ABSTRACT CR3 (CD11b/CD18) is expressed on neutrophils, and the engagement of CR3 can promote phagocytosis. CR3 serves as the receptor for the Bordetella pertussis adhesin filamentous hemagglutinin (FHA) and for the adenylate cyclase toxin (ACT), which blocks neutrophil function. The influence of CR3, FHA, and ACT on the phagocytosis of B. pertussis by human neutrophils was examined. The surface expression and function of CR3 are regulated. Tumor necrosis factor alpha (TNF-alpha) and gamma interferon (IFN-gamma) increased CR3 surface expression, but only TNF-alpha increased the ability of neutrophils to phagocytose B. pertussis, suggesting that elevated CR3 expression alone is not sufficient to promote phagocytosis. Purified FHA and pertussis toxin also increased the surface expression of CR3 on neutrophils, while ACT and the B subunit of pertussis toxin did not affect CR3 expression. FHA-mediated attachment to CR3 can lead to phagocytosis, especially in the absence of ACT. FHA mutants failed to attach and were not phagocytosed by neutrophils. Similarly, an antibody to CR3 blocked both attachment and phagocytosis.
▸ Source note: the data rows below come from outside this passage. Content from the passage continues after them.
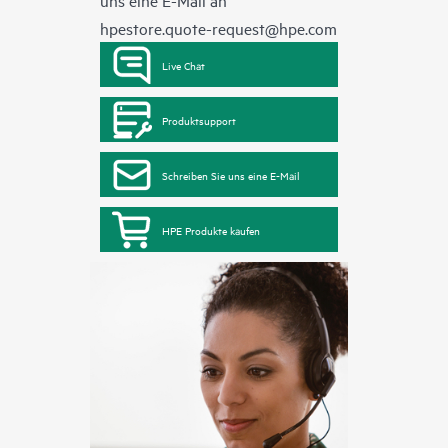
uns eine E-Mail an
hpestore.quote-request@hpe.com
Live Chat
Produktsupport
Schreiben Sie uns eine E-Mail
HPE Produkte kaufen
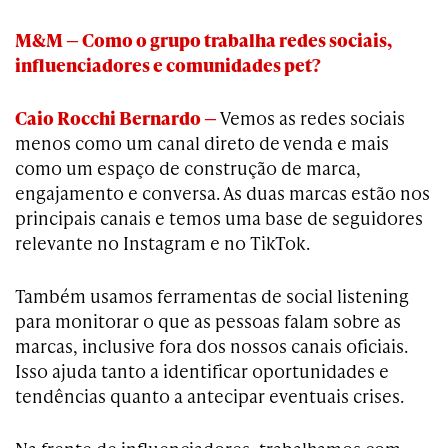
M&M — Como o grupo trabalha redes sociais,
influenciadores e comunidades pet?
Caio Rocchi Bernardo —
Vemos as redes sociais
menos como um canal direto de venda e mais
como um espaço de construção de marca,
engajamento e conversa. As duas marcas estão nos
principais canais e temos uma base de seguidores
relevante no Instagram e no TikTok.
Também usamos ferramentas de social listening
para monitorar o que as pessoas falam sobre as
marcas, inclusive fora dos nossos canais oficiais.
Isso ajuda tanto a identificar oportunidades e
tendências quanto a antecipar eventuais crises.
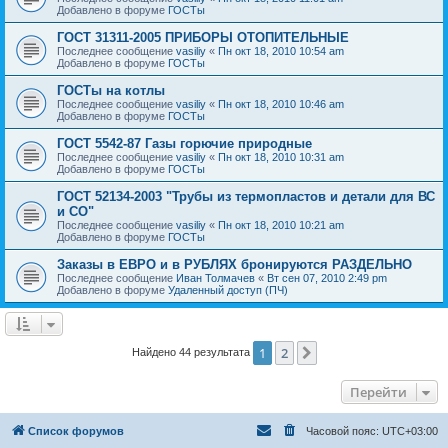
Добавлено в форуме
ГОСТы
ГОСТ 31311-2005 ПРИБОРЫ ОТОПИТЕЛЬНЫЕ
Последнее сообщение
vasiliy
«
Пн окт 18, 2010 10:54 am
Добавлено в форуме
ГОСТы
ГОСТы на котлы
Последнее сообщение
vasiliy
«
Пн окт 18, 2010 10:46 am
Добавлено в форуме
ГОСТы
ГОСТ 5542-87 Газы горючие природные
Последнее сообщение
vasiliy
«
Пн окт 18, 2010 10:31 am
Добавлено в форуме
ГОСТы
ГОСТ 52134-2003 "Трубы из термопластов и детали для ВС
и СО"
Последнее сообщение
vasiliy
«
Пн окт 18, 2010 10:21 am
Добавлено в форуме
ГОСТы
Заказы в ЕВРО и в РУБЛЯХ бронируются РАЗДЕЛЬНО
Последнее сообщение
Иван Толмачев
«
Вт сен 07, 2010 2:49 pm
Добавлено в форуме
Удаленный доступ (ПЧ)
1
2
След.
Найдено 44 результата
Перейти
Список форумов
Часовой пояс:
UTC+03:00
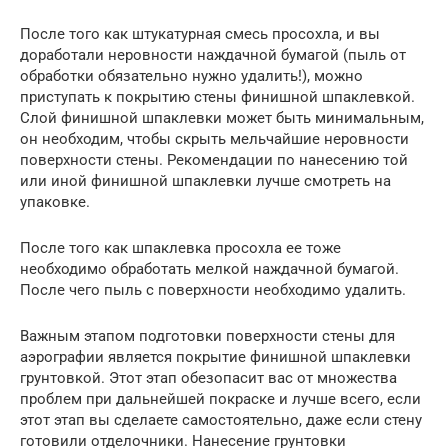
После того как штукатурная смесь просохла, и вы
доработали неровности наждачной бумагой (пыль от
обработки обязательно нужно удалить!), можно
приступать к покрытию стены финишной шпаклевкой.
Слой финишной шпаклевки может быть минимальным,
он необходим, чтобы скрыть мельчайшие неровности
поверхности стены. Рекомендации по нанесению той
или иной финишной шпаклевки лучше смотреть на
упаковке.
После того как шпаклевка просохла ее тоже
необходимо обработать мелкой наждачной бумагой.
После чего пыль с поверхности необходимо удалить.
Важным этапом подготовки поверхности стены для
аэрографии является покрытие финишной шпаклевки
грунтовкой. Этот этап обезопасит вас от множества
проблем при дальнейшей покраске и лучше всего, если
этот этап вы сделаете самостоятельно, даже если стену
готовили отделочники. Нанесение грунтовки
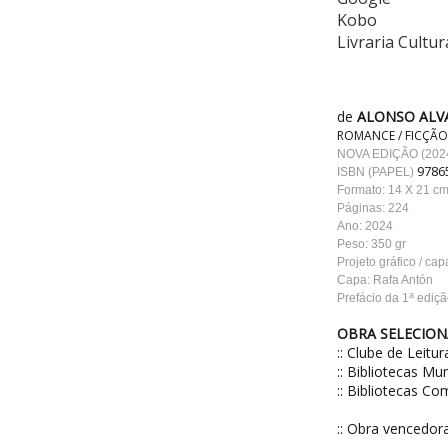
Kobo
Livraria Cultur
de
ALONSO ALV
ROMANCE / FICÇÃO
NOVA EDIÇÃO (20
9786
ISBN (PAPEL)
Formato: 14 X 21 c
Páginas: 224
Ano: 2024
Peso: 350 gr
Projeto gráfico / cap
Capa: Rafa Antón
a
Prefácio da 1
ediçã
OBRA SELECION
:: Clube de Leit
:: Bibliotecas Mu
:: Bibliotecas C
:: Obra vencedo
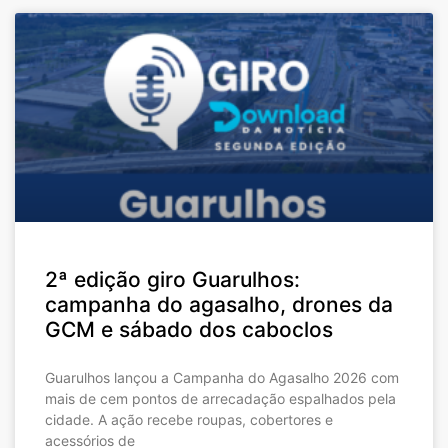
2ª edição giro Guarulhos:
campanha do agasalho, drones da
GCM e sábado dos caboclos
Guarulhos lançou a Campanha do Agasalho 2026 com
mais de cem pontos de arrecadação espalhados pela
cidade. A ação recebe roupas, cobertores e
acessórios de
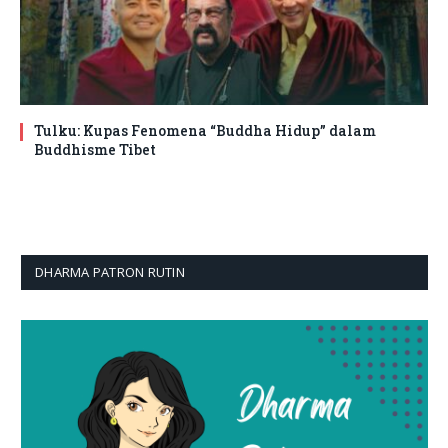
Tulku: Kupas Fenomena “Buddha Hidup” dalam
Buddhisme Tibet
DHARMA PATRON RUTIN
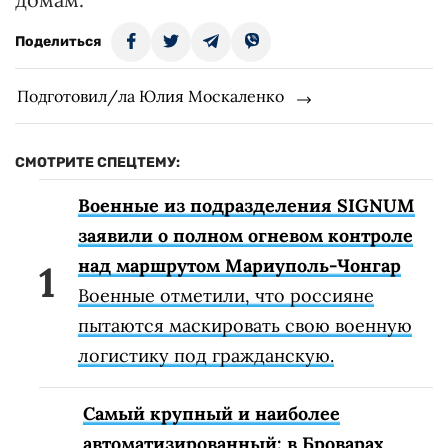
Поделиться
Подготовил/ла Юлия Москаленко
СМОТРИТЕ СПЕЦТЕМУ:
Военные из подразделения SIGNUM
заявили о полном огневом контроле
над маршрутом Мариуполь-Чонгар
Военные отметили, что россияне
пытаются маскировать свою военную
логистику под гражданскую.
Самый крупный и наиболее
автоматизированный: в Броварах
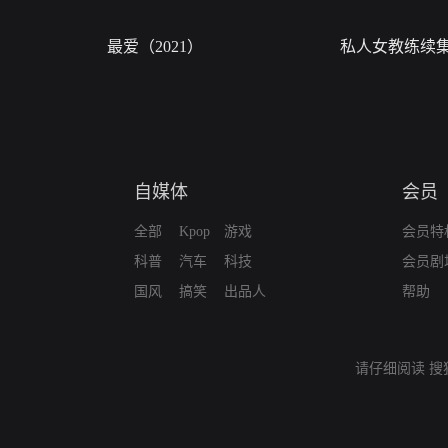
最爱（2021）
私人女教练续
自媒体
会员
全部
Kpop
游戏
会员特
科普
汽车
科技
会员剧
国风
搞笑
出品人
帮助
请仔细阅读
搜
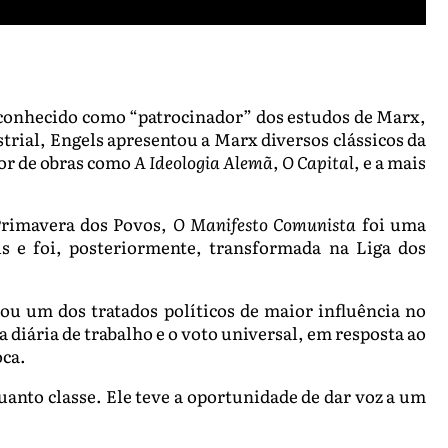
 conhecido como “patrocinador” dos estudos de Marx,
rial, Engels apresentou a Marx diversos clássicos da
tor de obras como
A Ideologia Alemã
,
O Capital
, e a mais
Primavera dos Povos,
O Manifesto Comunista
foi uma
 e foi, posteriormente, transformada na Liga dos
u um dos tratados políticos de maior influência no
 diária de trabalho e o voto universal, em resposta ao
oca.
anto classe. Ele teve a oportunidade de dar voz a um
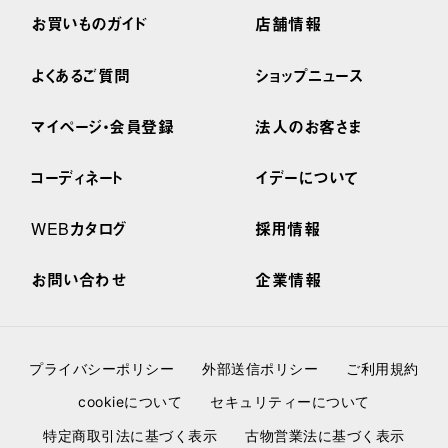
お買いものガイド
店舗情報
よくあるご質問
ショップニュース
マイページ・会員登録
法人のお客さま
コーディネート
イデーについて
WEBカタログ
採用情報
お問い合わせ
企業情報
プライバシーポリシー
外部送信ポリシー
ご利用規約
cookieについて
セキュリティーについて
特定商取引法に基づく表示
古物営業法に基づく表示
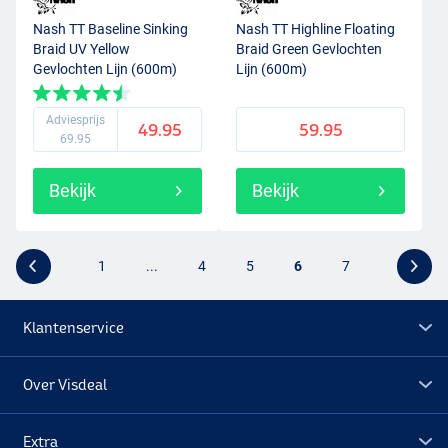
Nash TT Baseline Sinking
Nash TT Highline Floating
Braid UV Yellow
Braid Green Gevlochten
Gevlochten Lijn (600m)
Lijn (600m)
Adviesprijs
49.95
59.95
69.95
Bekijk
Bekijk
1
...
4
5
6
7
Klantenservice
Over Visdeal
Extra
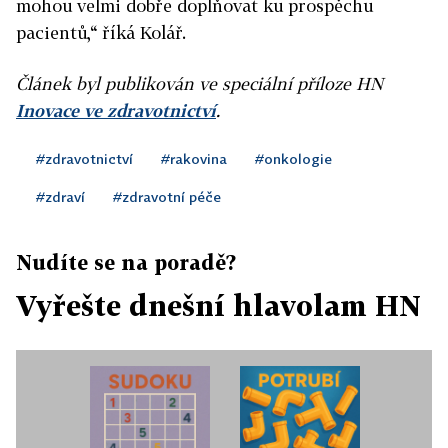
mohou velmi dobře doplňovat ku prospěchu
pacientů,“ říká Kolář.
Článek byl publikován ve speciální příloze HN
Inovace ve zdravotnictví
.
#zdravotnictví
#rakovina
#onkologie
#zdraví
#zdravotní péče
Nudíte se na poradě?
Vyřešte dnešní hlavolam HN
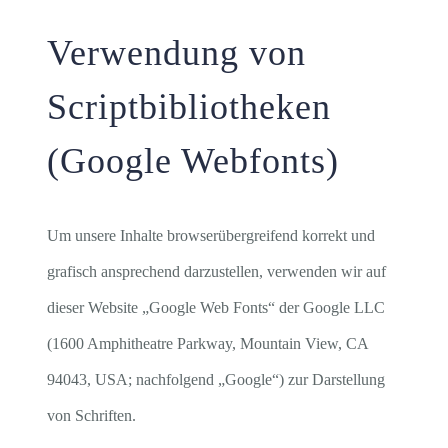
Verwendung von
Scriptbibliotheken
(Google Webfonts)
Um unsere Inhalte browserübergreifend korrekt und
grafisch ansprechend darzustellen, verwenden wir auf
dieser Website „Google Web Fonts“ der Google LLC
(1600 Amphitheatre Parkway, Mountain View, CA
94043, USA; nachfolgend „Google“) zur Darstellung
von Schriften.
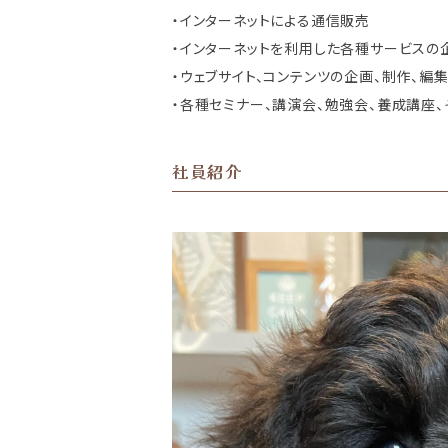
・インターネットによる通信販売
・インターネットを利用した各種サービスの
・ウェブサイト、コンテンツの企画、制作、編
・各種セミナー、講演会、勉強会、養成講座
社員紹介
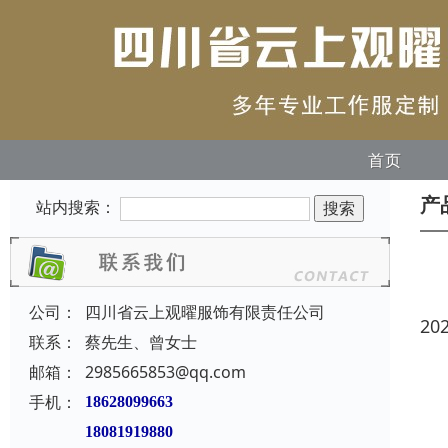
首页
产
站内搜索：
公司：
四川省云上观曜服饰有限责任公司
20
联系：
蔡先生、曾女士
邮箱：
2985665853@qq.com
手机：
18628099663
18081919880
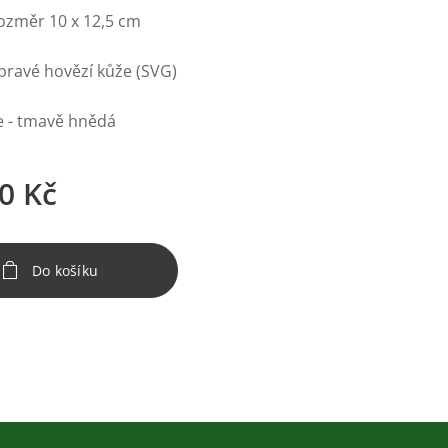
rozměr 10 x 12,5 cm
 pravé hovězí kůže (SVG)
e - tmavě hnědá
0
Kč
Do košíku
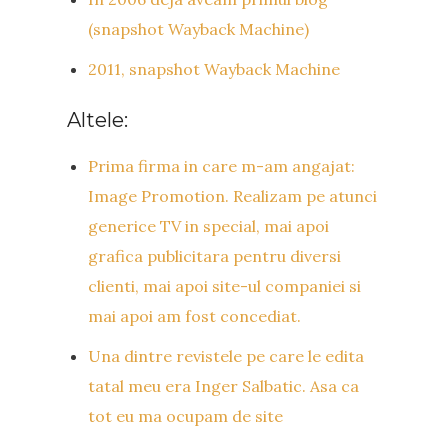
(snapshot Wayback Machine)
2011, snapshot Wayback Machine
Altele:
Prima firma in care m-am angajat:
Image Promotion. Realizam pe atunci
generice TV in special, mai apoi
grafica publicitara pentru diversi
clienti, mai apoi site-ul companiei si
mai apoi am fost concediat.
Una dintre revistele pe care le edita
tatal meu era Inger Salbatic. Asa ca
tot eu ma ocupam de site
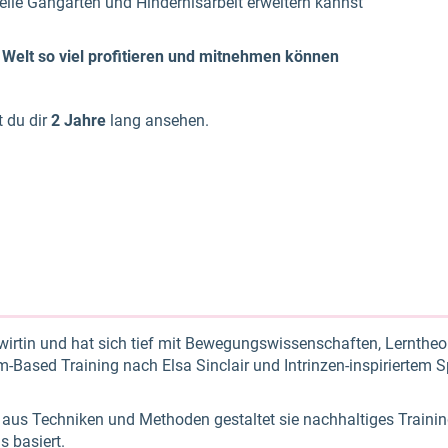
elle Gangarten und Hindernisarbeit erweitern kannst
 Welt so viel profitieren und mitnehmen können
t du dir
2 Jahre
lang ansehen.
wirtin und hat sich tief mit Bewegungswissenschaften, Lerntheor
m-Based Training nach Elsa Sinclair und Intrinzen-inspiriertem S
 aus Techniken und Methoden gestaltet sie nachhaltiges Trainin
s basiert.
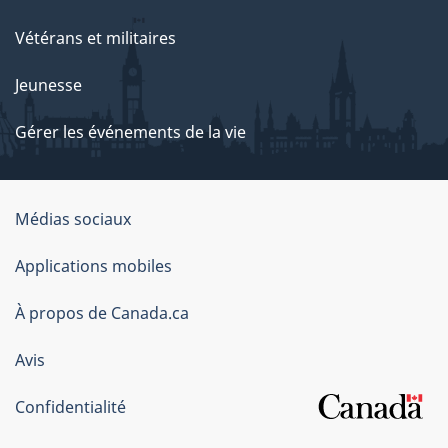
Vétérans et militaires
Jeunesse
Gérer les événements de la vie
Organisation
Médias sociaux
du
Applications mobiles
gouvernement
du
À propos de Canada.ca
Canada
Avis
Confidentialité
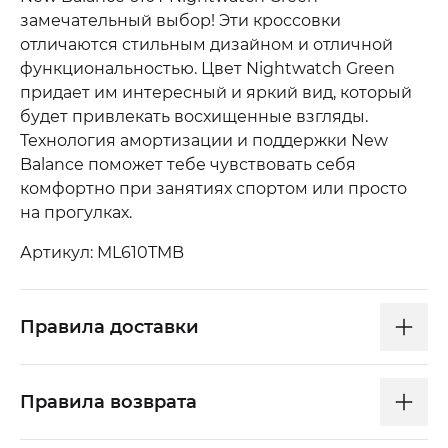
замечательный выбор! Эти кроссовки
отличаются стильным дизайном и отличной
функциональностью. Цвет Nightwatch Green
придает им интересный и яркий вид, который
будет привлекать восхищенные взгляды.
Технология амортизации и поддержки New
Balance поможет тебе чувствовать себя
комфортно при занятиях спортом или просто
на прогулках.
Артикул: ML610TMB
Правила доставки
Правила возврата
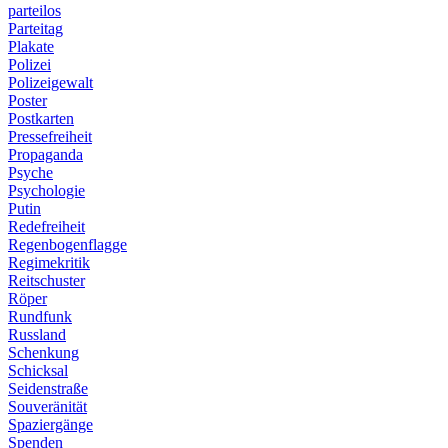
parteilos
Parteitag
Plakate
Polizei
Polizeigewalt
Poster
Postkarten
Pressefreiheit
Propaganda
Psyche
Psychologie
Putin
Redefreiheit
Regenbogenflagge
Regimekritik
Reitschuster
Röper
Rundfunk
Russland
Schenkung
Schicksal
Seidenstraße
Souveränität
Spaziergänge
Spenden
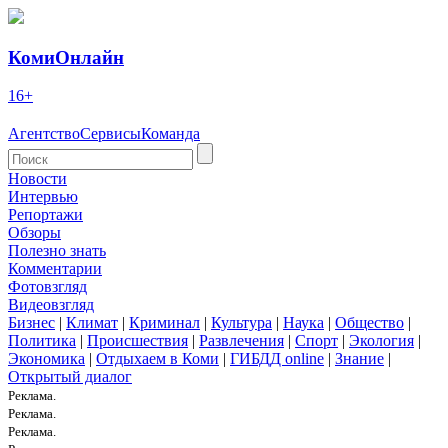
КомиОнлайн
16+
Агентство
Сервисы
Команда
Новости
Интервью
Репортажи
Обзоры
Полезно знать
Комментарии
Фотовзгляд
Видеовзгляд
Бизнес
|
Климат
|
Криминал
|
Культура
|
Наука
|
Общество
|
Политика
|
Происшествия
|
Развлечения
|
Спорт
|
Экология
|
Экономика
|
Отдыхаем в Коми
|
ГИБДД online
|
Знание
|
Открытый диалог
Реклама.
Реклама.
Реклама.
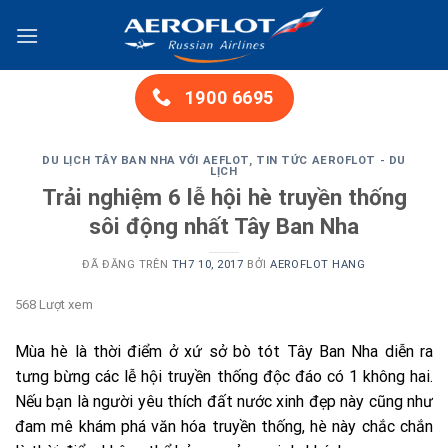
Chuyển
đến
nội
dung
1900 6695
DU LỊCH TÂY BAN NHA VỚI AEFLOT
,
TIN TỨC AEROFLOT - DU
LỊCH
Trải nghiệm 6 lễ hội hè truyền thống
sôi động nhất Tây Ban Nha
ĐÃ ĐĂNG TRÊN
TH7 10, 2017
BỞI
AEROFLOT HANG
568 Lượt xem
Mùa hè là thời điểm ở xứ sở bò tót Tây Ban Nha diễn ra
tưng bừng các lễ hội truyền thống độc đáo có 1 không hai.
Nếu bạn là người yêu thích đất nước xinh đẹp này cũng như
đam mê khám phá văn hóa truyền thống, hè này chắc chắn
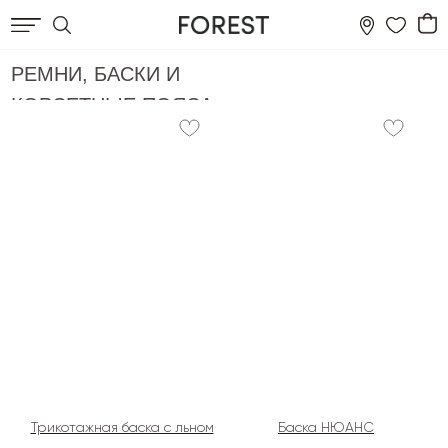
РЕМНИ, БАСКИ И
КОРСЕТНЫЕ ПОЯСА
Трикотажная баска с льном
Баска НЮАНС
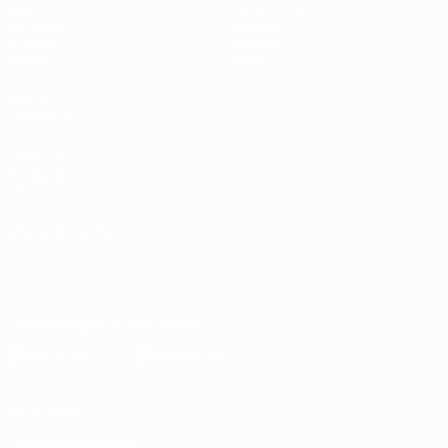
Jogos
Estatísticas
Sorteios
Equipas
Grupos
Notícias
Vídeos
Sobre
VISITE
TAMBÉM
UEFA.com
Fundação
UEFA
MUDAR IDIOMA
Português
English
Français
Deutsch
Русский
Español
Italiano
Português
Descarregue a app oficial
Privacidade
Termos e condições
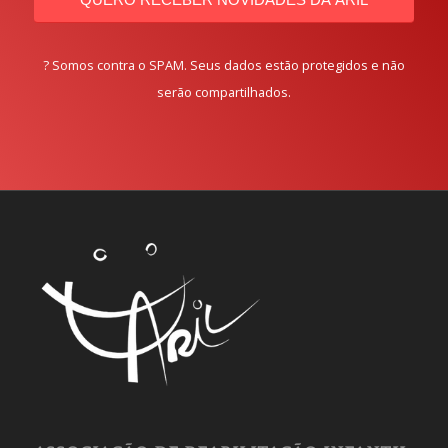
? Somos contra o SPAM. Seus dados estão protegidos e não
serão compartilhados.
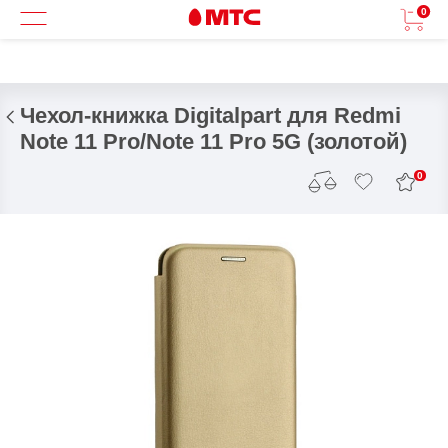
0
Чехол-книжка Digitalpart для Redmi
Note 11 Pro/Note 11 Pro 5G (золотой)
0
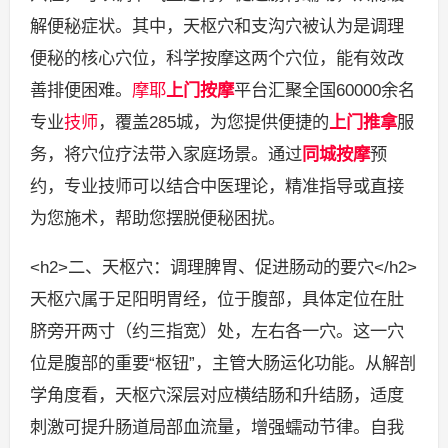
解便秘症状。其中，天枢穴和支沟穴被认为是调理
便秘的核心穴位，科学按摩这两个穴位，能有效改
善排便困难。
摩耶
上门按摩
平台汇聚全国60000余名
专业
技师
，覆盖285城，为您提供便捷的
上门推拿
服
务，将穴位疗法带入家庭场景。通过
同城按摩
预
约，专业技师可以结合中医理论，精准指导或直接
为您施术，帮助您摆脱便秘困扰。
<h2>二、天枢穴：调理脾胃、促进肠动的要穴</h2>
天枢穴属于足阳明胃经，位于腹部，具体定位在肚
脐旁开两寸（约三指宽）处，左右各一穴。这一穴
位是腹部的重要“枢钮”，主管大肠运化功能。从解剖
学角度看，天枢穴深层对应横结肠和升结肠，适度
刺激可提升肠道局部血流量，增强蠕动节律。自我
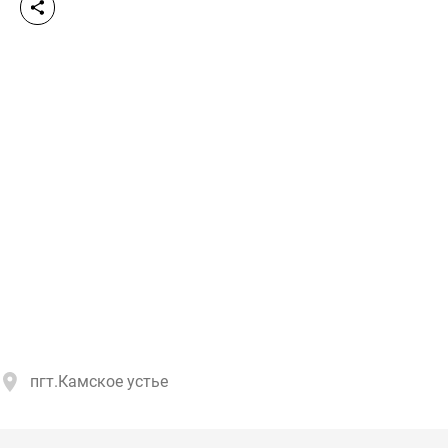
пгт.Камское устье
The addition of exogenous FHA enhanced the attachment and phagocytosis of wild-type B. pertussis and FHA mutants. Mutants lacking the SphB1 protease, which cleaves FHA and allows the release of FHA from the bacterial surface, were phagocytosed more efficiently than wild-type bacteria. ACT mutants were efficiently phagocytosed, but wild-type B. pertussis or ACT mutants plus exogenous ACT resisted phagocytosis. These studies suggest that the activation and surface expression of CR3, FHA expression, and the efficiency of ACT internalization all influence whether B. pertussis will be phagocytosed and ultimately killed by neutrophils.